▶ TASK TO CARRY OUT:
Reproduce the records below exactly as they appear, omitting any pictures they contain.

====

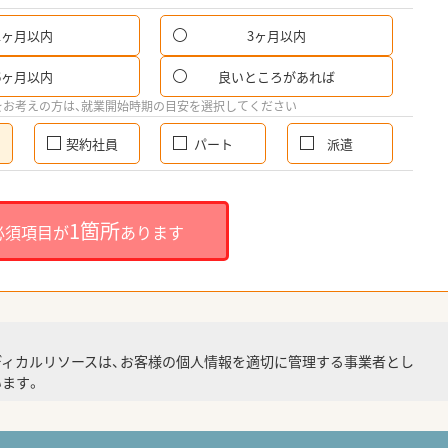
1ヶ月以内
3ヶ月以内
6ヶ月以内
良いところがあれば
をお考えの方は、就業開始時期の目安を選択してください
契約社員
パート
派遣
1箇所
必須項目が
あります
ディカルリソースは、お客様の個人情報を適切に管理する事業者とし
ます。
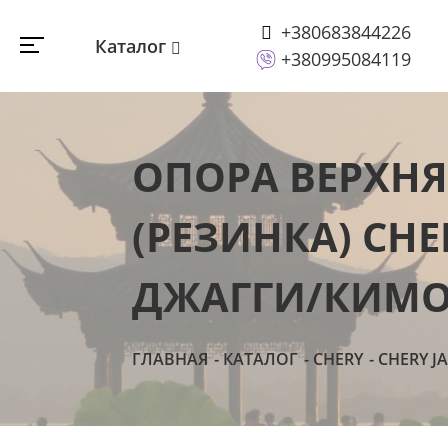
+380683844226
Каталог
+380995084119
ОПОРА ВЕРХНЯ
(РЕЗИНКА) CHE
ДЖАГГИ/КИМО 
ГЛАВНАЯ
КАТАЛОГ
CHERY
CHERY J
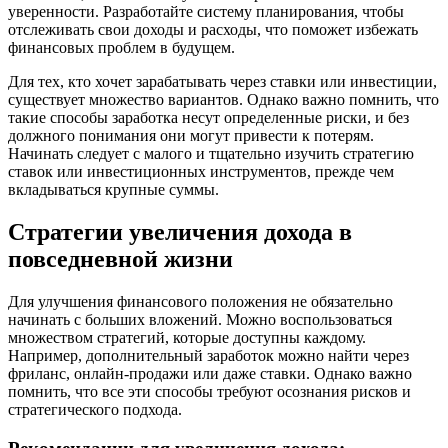
уверенности. Разработайте систему планирования, чтобы
отслеживать свои доходы и расходы, что поможет избежать
финансовых проблем в будущем.
Для тех, кто хочет зарабатывать через ставки или инвестиции,
существует множество вариантов. Однако важно помнить, что
такие способы заработка несут определенные риски, и без
должного понимания они могут привести к потерям.
Начинать следует с малого и тщательно изучить стратегию
ставок или инвестиционных инструментов, прежде чем
вкладываться крупные суммы.
Стратегии увеличения дохода в
повседневной жизни
Для улучшения финансового положения не обязательно
начинать с больших вложений. Можно воспользоваться
множеством стратегий, которые доступны каждому.
Например, дополнительный заработок можно найти через
фриланс, онлайн-продажи или даже ставки. Однако важно
помнить, что все эти способы требуют осознания рисков и
стратегического подхода.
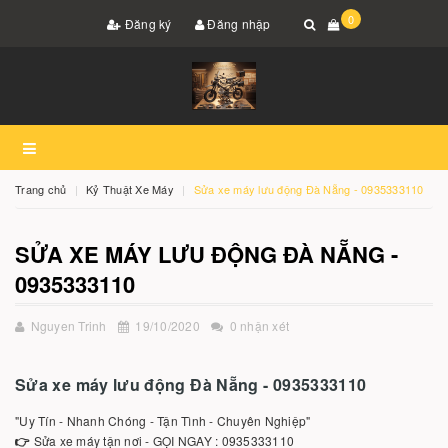
0
Đăng ký
Đăng nhập
Trang chủ
Kỷ Thuật Xe Máy
Sửa xe máy lưu động Đà Nẵng - 0935333110
SỬA XE MÁY LƯU ĐỘNG ĐÀ NẴNG -
0935333110
Nguyen Trinh
19/10/2020
0 nhận xét
Sửa xe máy lưu động Đà Nẵng - 0935333110
"Uy Tín - Nhanh Chóng - Tận Tình - Chuyên Nghiệp"
👉
Sửa xe máy tận nơi - GỌI NGAY : 0935333110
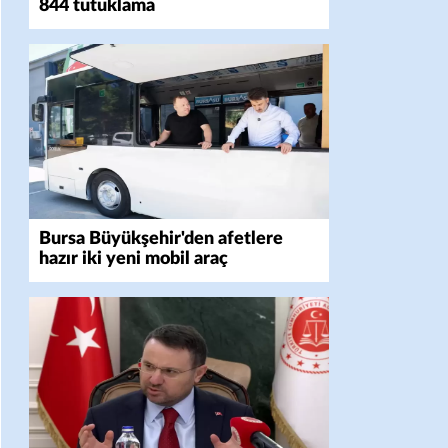
844 tutuklama
Bursa Büyükşehir'den afetlere
hazır iki yeni mobil araç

====

▶ OUTPUT FOR THIS TASK:
1ヶ月以内
3ヶ月以内
6ヶ月以内
良いところがあれば
をお考えの方は、就業開始時期の目安を選択してください
契約社員
パート
派遣
1箇所
必須項目が
あります
ディカルリソースは、お客様の個人情報を適切に管理する事業者とし
ます。
+380683844226
Каталог
+380995084119
ОПОРА ВЕРХНЯ
(РЕЗИНКА) CHE
ДЖАГГИ/КИМО 
ГЛАВНАЯ
КАТАЛОГ
CHERY
CHERY J
уверенности. Разработайте систему планирования, чтобы
отслеживать свои доходы и расходы, что поможет избежать
финансовых проблем в будущем.
Для тех, кто хочет зарабатывать через ставки или инвестиции,
существует множество вариантов. Однако важно помнить, что
такие способы заработка несут определенные риски, и без
должного понимания они могут привести к потерям.
Начинать следует с малого и тщательно изучить стратегию
ставок или инвестиционных инструментов, прежде чем
вкладываться крупные суммы.
Стратегии увеличения дохода в
повседневной жизни
Для улучшения финансового положения не обязательно
начинать с больших вложений. Можно воспользоваться
множеством стратегий, которые доступны каждому.
Например, дополнительный заработок можно найти через
фриланс, онлайн-продажи или даже ставки. Однако важно
помнить, что все эти способы требуют осознания рисков и
стратегического подхода.
0
Đăng ký
Đăng nhập
Trang chủ
Kỷ Thuật Xe Máy
Sửa xe máy lưu động Đà Nẵng - 0935333110
SỬA XE MÁY LƯU ĐỘNG ĐÀ NẴNG -
0935333110
Nguyen Trinh
19/10/2020
0 nhận xét
Sửa xe máy lưu động Đà Nẵng - 0935333110
"Uy Tín - Nhanh Chóng - Tận Tình - Chuyên Nghiệp"
👉
Sửa xe máy tận nơi - GỌI NGAY : 0935333110
844 tutuklama
Bursa Büyükşehir'den afetlere
hazır iki yeni mobil araç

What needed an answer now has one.